▶ _REQUIREMENT_
If a record below holds a picture, drop the picture and copy everything else exactly.
--- INPUT RECORDS Enclosed Below ---
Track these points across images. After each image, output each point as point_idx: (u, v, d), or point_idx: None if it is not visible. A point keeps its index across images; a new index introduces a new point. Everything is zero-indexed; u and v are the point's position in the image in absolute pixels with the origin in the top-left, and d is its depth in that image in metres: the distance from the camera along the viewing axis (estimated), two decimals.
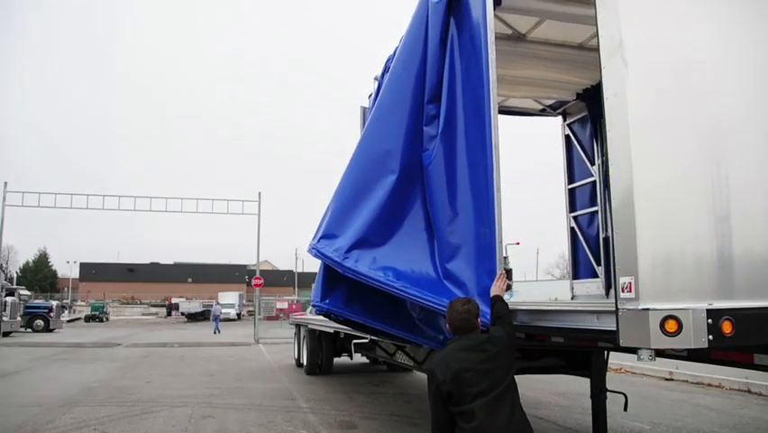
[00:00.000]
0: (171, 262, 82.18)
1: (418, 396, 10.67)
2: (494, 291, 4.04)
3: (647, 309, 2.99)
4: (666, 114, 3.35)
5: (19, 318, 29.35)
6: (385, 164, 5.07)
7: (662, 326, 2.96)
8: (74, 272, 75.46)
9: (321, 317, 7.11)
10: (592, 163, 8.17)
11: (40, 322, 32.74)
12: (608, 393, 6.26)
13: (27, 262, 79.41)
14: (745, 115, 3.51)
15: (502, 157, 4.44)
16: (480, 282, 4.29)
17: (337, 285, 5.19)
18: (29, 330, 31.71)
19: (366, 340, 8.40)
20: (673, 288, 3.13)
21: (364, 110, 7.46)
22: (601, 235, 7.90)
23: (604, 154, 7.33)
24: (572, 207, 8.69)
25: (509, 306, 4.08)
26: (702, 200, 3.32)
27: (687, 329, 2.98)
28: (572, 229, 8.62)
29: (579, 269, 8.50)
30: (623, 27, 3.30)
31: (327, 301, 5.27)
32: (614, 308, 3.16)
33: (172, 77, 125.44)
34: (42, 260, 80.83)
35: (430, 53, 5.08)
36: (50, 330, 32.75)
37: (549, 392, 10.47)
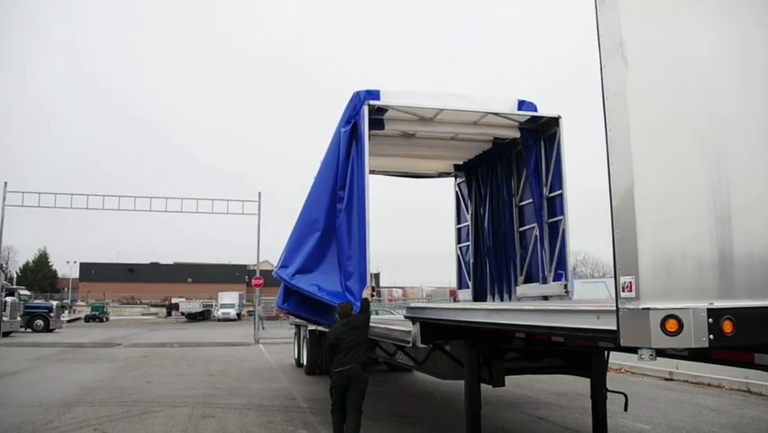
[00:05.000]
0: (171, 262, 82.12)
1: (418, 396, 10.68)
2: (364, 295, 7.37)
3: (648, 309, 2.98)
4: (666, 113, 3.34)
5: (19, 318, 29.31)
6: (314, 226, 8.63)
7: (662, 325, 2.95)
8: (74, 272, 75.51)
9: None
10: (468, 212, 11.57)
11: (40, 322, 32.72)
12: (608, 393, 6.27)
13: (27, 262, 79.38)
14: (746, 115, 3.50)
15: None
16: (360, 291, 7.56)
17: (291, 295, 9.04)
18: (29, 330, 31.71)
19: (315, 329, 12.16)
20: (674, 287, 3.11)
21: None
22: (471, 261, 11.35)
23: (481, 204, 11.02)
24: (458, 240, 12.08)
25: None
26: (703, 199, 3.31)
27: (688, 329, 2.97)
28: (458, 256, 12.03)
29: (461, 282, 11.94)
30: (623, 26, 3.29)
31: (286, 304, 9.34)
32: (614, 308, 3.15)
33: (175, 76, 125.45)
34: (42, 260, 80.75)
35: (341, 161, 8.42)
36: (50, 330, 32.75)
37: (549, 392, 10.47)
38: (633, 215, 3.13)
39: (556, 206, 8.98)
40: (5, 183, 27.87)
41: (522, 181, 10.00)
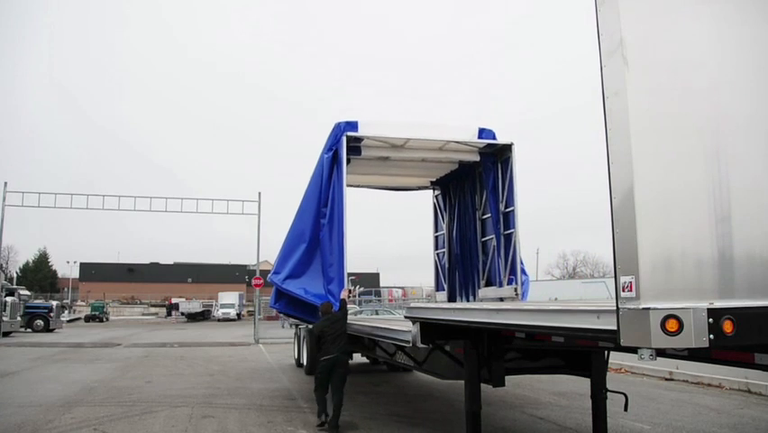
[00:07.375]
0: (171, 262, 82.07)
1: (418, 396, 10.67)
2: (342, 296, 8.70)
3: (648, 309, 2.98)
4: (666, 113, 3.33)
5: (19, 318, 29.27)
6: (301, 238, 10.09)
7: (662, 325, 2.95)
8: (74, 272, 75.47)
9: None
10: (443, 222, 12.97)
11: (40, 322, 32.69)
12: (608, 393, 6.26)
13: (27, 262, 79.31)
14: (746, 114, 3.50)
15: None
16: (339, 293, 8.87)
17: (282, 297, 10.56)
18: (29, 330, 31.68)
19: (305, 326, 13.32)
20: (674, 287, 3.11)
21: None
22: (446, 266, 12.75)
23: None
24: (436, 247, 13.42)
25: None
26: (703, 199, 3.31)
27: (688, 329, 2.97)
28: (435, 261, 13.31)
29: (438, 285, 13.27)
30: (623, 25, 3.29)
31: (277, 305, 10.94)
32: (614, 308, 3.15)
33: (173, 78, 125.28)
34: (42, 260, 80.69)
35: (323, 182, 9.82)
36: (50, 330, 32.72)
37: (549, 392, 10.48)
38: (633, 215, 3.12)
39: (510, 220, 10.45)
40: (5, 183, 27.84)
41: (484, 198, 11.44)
--- End of Enclosed INPUT RECORDS ---
▶ _ANSWER BOX_
Track these points across images. After each image, output each point as point_idx: (u, v, d), or point_idx: None if it is not visible. A point keeps its index across images; a new index introduces a new point. Everything is zero-indexed; u and v are the point's position in the image in absolute pixels with the origin in the top-left, and d is its depth in that image in metres: the distance from the camera along the viewing axis (estimated), two decimals.
[00:00.000]
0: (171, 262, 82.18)
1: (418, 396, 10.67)
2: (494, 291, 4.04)
3: (647, 309, 2.99)
4: (666, 114, 3.35)
5: (19, 318, 29.35)
6: (385, 164, 5.07)
7: (662, 326, 2.96)
8: (74, 272, 75.46)
9: (321, 317, 7.11)
10: (592, 163, 8.17)
11: (40, 322, 32.74)
12: (608, 393, 6.26)
13: (27, 262, 79.41)
14: (745, 115, 3.51)
15: (502, 157, 4.44)
16: (480, 282, 4.29)
17: (337, 285, 5.19)
18: (29, 330, 31.71)
19: (366, 340, 8.40)
20: (673, 288, 3.13)
21: (364, 110, 7.46)
22: (601, 235, 7.90)
23: (604, 154, 7.33)
24: (572, 207, 8.69)
25: (509, 306, 4.08)
26: (702, 200, 3.32)
27: (687, 329, 2.98)
28: (572, 229, 8.62)
29: (579, 269, 8.50)
30: (623, 27, 3.30)
31: (327, 301, 5.27)
32: (614, 308, 3.16)
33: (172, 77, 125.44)
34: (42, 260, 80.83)
35: (430, 53, 5.08)
36: (50, 330, 32.75)
37: (549, 392, 10.47)
[00:05.000]
0: (171, 262, 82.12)
1: (418, 396, 10.68)
2: (364, 295, 7.37)
3: (648, 309, 2.98)
4: (666, 113, 3.34)
5: (19, 318, 29.31)
6: (314, 226, 8.63)
7: (662, 325, 2.95)
8: (74, 272, 75.51)
9: None
10: (468, 212, 11.57)
11: (40, 322, 32.72)
12: (608, 393, 6.27)
13: (27, 262, 79.38)
14: (746, 115, 3.50)
15: None
16: (360, 291, 7.56)
17: (291, 295, 9.04)
18: (29, 330, 31.71)
19: (315, 329, 12.16)
20: (674, 287, 3.11)
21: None
22: (471, 261, 11.35)
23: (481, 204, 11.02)
24: (458, 240, 12.08)
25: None
26: (703, 199, 3.31)
27: (688, 329, 2.97)
28: (458, 256, 12.03)
29: (461, 282, 11.94)
30: (623, 26, 3.29)
31: (286, 304, 9.34)
32: (614, 308, 3.15)
33: (175, 76, 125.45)
34: (42, 260, 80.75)
35: (341, 161, 8.42)
36: (50, 330, 32.75)
37: (549, 392, 10.47)
38: (633, 215, 3.13)
39: (556, 206, 8.98)
40: (5, 183, 27.87)
41: (522, 181, 10.00)
[00:07.375]
0: (171, 262, 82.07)
1: (418, 396, 10.67)
2: (342, 296, 8.70)
3: (648, 309, 2.98)
4: (666, 113, 3.33)
5: (19, 318, 29.27)
6: (301, 238, 10.09)
7: (662, 325, 2.95)
8: (74, 272, 75.47)
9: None
10: (443, 222, 12.97)
11: (40, 322, 32.69)
12: (608, 393, 6.26)
13: (27, 262, 79.31)
14: (746, 114, 3.50)
15: None
16: (339, 293, 8.87)
17: (282, 297, 10.56)
18: (29, 330, 31.68)
19: (305, 326, 13.32)
20: (674, 287, 3.11)
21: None
22: (446, 266, 12.75)
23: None
24: (436, 247, 13.42)
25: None
26: (703, 199, 3.31)
27: (688, 329, 2.97)
28: (435, 261, 13.31)
29: (438, 285, 13.27)
30: (623, 25, 3.29)
31: (277, 305, 10.94)
32: (614, 308, 3.15)
33: (173, 78, 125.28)
34: (42, 260, 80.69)
35: (323, 182, 9.82)
36: (50, 330, 32.72)
37: (549, 392, 10.48)
38: (633, 215, 3.12)
39: (510, 220, 10.45)
40: (5, 183, 27.84)
41: (484, 198, 11.44)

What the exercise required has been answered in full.